В любом случае, каждый раз, когда я пытаюсь нащупать свою голову, я не только не нахожу головы, но и теряю ту руку, которой щупаю: она тоже оказывается проглоченной той бездной, которая находится в моем центре. Очевидно, эта разверстая пучина, этот незаполненный фундамент всех моих действий, эта ближайшая, но практически неисследованная область, это волшебное место, где - как я раньше думал - хранится моя голова, на самом деле является чем-то вроде открытого огня маяка, столь жестокого, что всё приближающееся к нему мгновенно и полностью уничтожается, чтобы его освещающие весь мир яркость и ясность ни на миг не были заслонены. Что касается таящихся там болезненных, щекочущих и прочих ощущений, они так же не могут засыпать или заслонить эту центральную огненную бездну, как не могут этого сделать горы, облака и небо. Напротив: они все существуют в ее сиянии, и через них становится видным ее сияние. Опыт здесь и сейчас, через какое бы чувство он ни приходил, имеет место только в пустой и отсутствующей голове. Мой мир и моя голова неспособны существовать одновременно: либо мир, либо голова. Для обоих на плечах нет места, и мне повезло, что исчезла именно голова, со всей своей анатомией. Речь идет не о доказательствах, не о философских прозрениях, не о сложной медитации, но о простом смотрении: посмотри-что-здесь-есть вместо представь-что-здесь-есть, вместо поверь-всем-другим-что-здесь-есть. Когда я неспособен увидеть, кто я есть (и в особенности кто я не есть), это происходит из-за моего сверхбурного воображения, "духовности", зрелости и образования, доверчивости, конформизма по отношению к обществу и языку, и того страха перед очевидным, который не дает мне принять ситуацию такой, какой я ее воспринимаю. Я и только я знаю, что я вижу и чего не вижу. Я нуждаюсь в некой настороженной наивности. Мне нужно незамутненное око и свободная голова (не говоря уж о смелом сердце), чтобы признать их совершенное отсутствие.
Вероятно, существует единственный способ переубедить скептика, который всё еще верит, что у меня есть голова на плечах - это попросить его подойти поближе и посмотреть самостоятельно. Но с условием, что он будет честным наблюдателем, описывающим в точности что он видит и ничего сверх того.

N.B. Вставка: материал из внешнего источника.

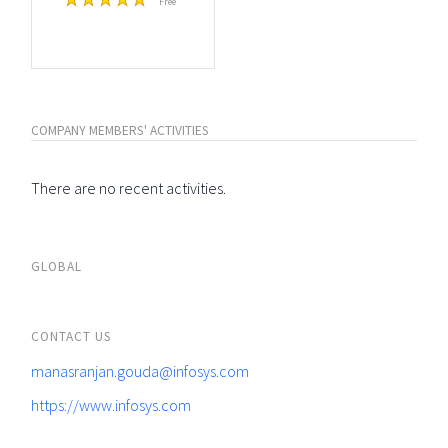
Free
COMPANY MEMBERS' ACTIVITIES
There are no recent activities.
GLOBAL
CONTACT US
manasranjan.gouda@infosys.com
https://www.infosys.com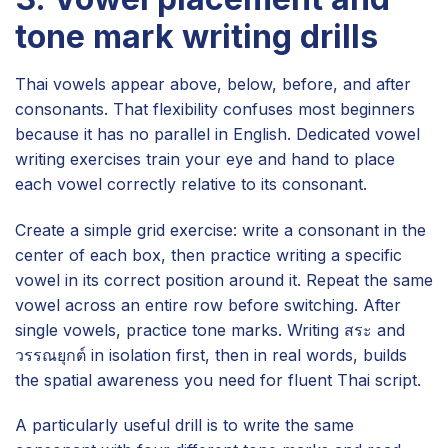
tone mark writing drills
Thai vowels appear above, below, before, and after
consonants. That flexibility confuses most beginners
because it has no parallel in English. Dedicated vowel
writing exercises train your eye and hand to place
each vowel correctly relative to its consonant.
Create a simple grid exercise: write a consonant in the
center of each box, then practice writing a specific
vowel in its correct position around it. Repeat the same
vowel across an entire row before switching. After
single vowels, practice tone marks. Writing สระ and
วรรณยุกต์ in isolation first, then in real words, builds
the spatial awareness you need for fluent Thai script.
A particularly useful drill is to write the same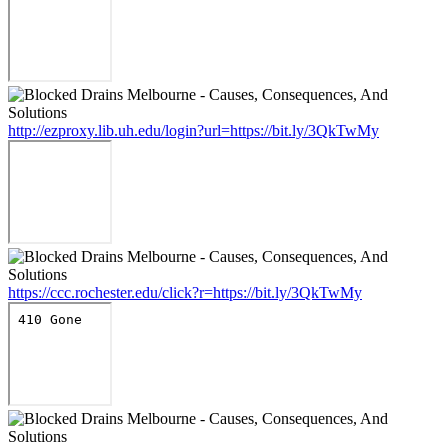
http://ezproxy.lib.uh.edu/login?url=https://bit.ly/3QkTwMy
https://ccc.rochester.edu/click?r=https://bit.ly/3QkTwMy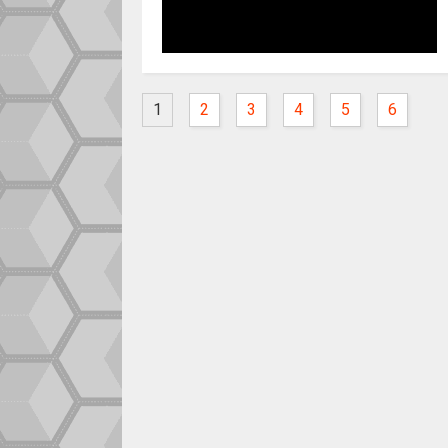
1
2
3
4
5
6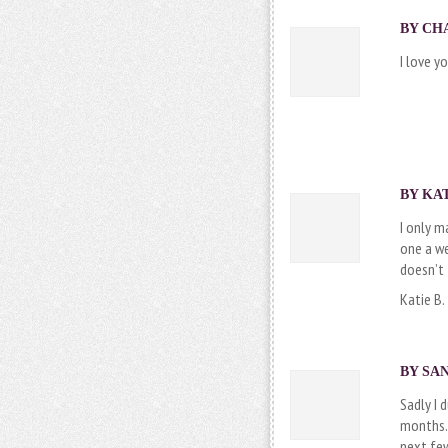
BY
CH
I love y
BY
KAT
I only m
one a we
doesn’t 
Katie B.
BY SAN
Sadly I 
months. 
next few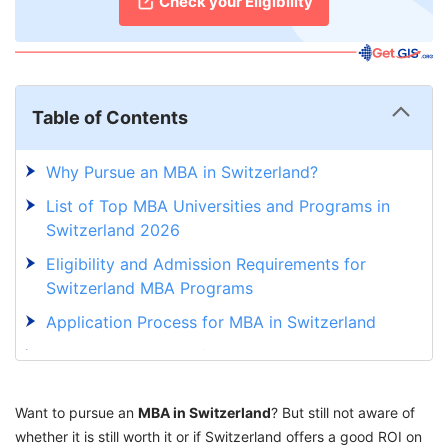
Check your Eligibility
Table of Contents
Why Pursue an MBA in Switzerland?
List of Top MBA Universities and Programs in
Switzerland 2026
Eligibility and Admission Requirements for
Switzerland MBA Programs
Application Process for MBA in Switzerland
Job Opportunities After an MBA in Switzerland
HOP on the Best MBA programs in Switzerland
Want to pursue an
with GetGIS Assistance
MBA in Switzerland
? But still not aware of
whether it is still worth it or if Switzerland offers a good ROI on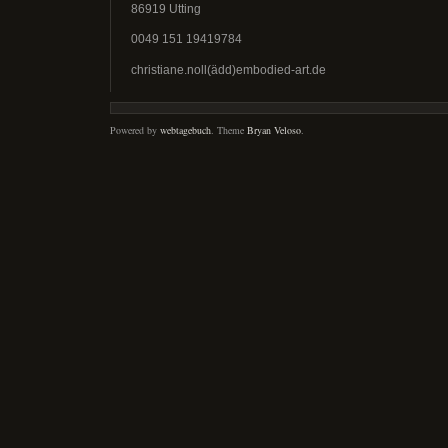
86919 Utting
0049 151 19419784
christiane.noll(ädd)embodied-art.de
Powered by
webtagebuch
. Theme
Bryan Veloso
.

Стоя в противоположном конце комнаты, он видит меня в полный рост как человека с головой. Но, по мере приближения, он видит сперва полчеловека, затем голову, затем размытый нос, или глаз, или щеку, затем просто что-то размытое, и, наконец (в момент соприкосновения), вообще ничего. Или же, если он подходит ко мне с соответствующими научными инструментами, он отчитается, что вместо чего-то размытого он видит ткани, затем группы клеток, клетку, ядро, молекулы... - и так далее, пока он не упрется в место, где нечего видеть, место, свободное от какой-либо материи. В любом случае, наблюдатель, подошедший, чтобы рассмотреть мою голову, обнаруживает на ее месте то же, что и я - ничто. А если, обнаружив и разделив со мной мое несуществование в этом месте, он обернулся бы (глядя вместе со мной от меня), он вновь убедился бы в том, о чем я говорю - что это свободное место до краев занято тем, что происходит передо мной. Он тоже обнаружил бы эту серединную точку, расширяющуюся до бесконечного объема, ничто, которое является всем, то здесь, которое доходит до любого там.
А если мой скептик не доверяет своим чувствам, он может использовать фотокамеру - устройство, которое, не обладая ни памятью, ни способностью прогнозирования, может фиксировать лишь предметы, наличествующие там, где оказалась фотокамера. Она ясно зарегистрирует те же ощущения, о которых говорю я. Издалека, она сняла бы человека; на полпути, части человека; помещенная здесь, ни человека, ни вообще ничего - либо же, если ее направить обратно - его мир.
Так что только кто-нибудь вовсе безголовый может заключить, что вот это у меня на плечах - это голова. Если я всё еще могу найти свою голову, то у меня видения, и я должен бежать к доктору. На самом деле, не имеет значения, нахожу ли я там свою голову, или голову Наполеона, или голову Богоматери, или яйцо, или букет цветов: любого сорта набалдашник есть галлюцинация.
Во время моих ясных периодов, однако, у меня явно нет головы на плечах. Зато не на плечах, у меня есть не просто одна голова, а больше голов, чем мне когда-либо может понадобиться. Скрытые в тех, кто на меня смотрит, и в объективах камер, на виду на фотоснимках, корчащие рожи в зеркалах ванных комнат, выглядывающие из дверных ручек, ложек, кофейников и всего, что поддается полировке, мои головы появляются тут и там - растянутые, перекошенные, иногда перевернутые, и размноженные до бесконечности.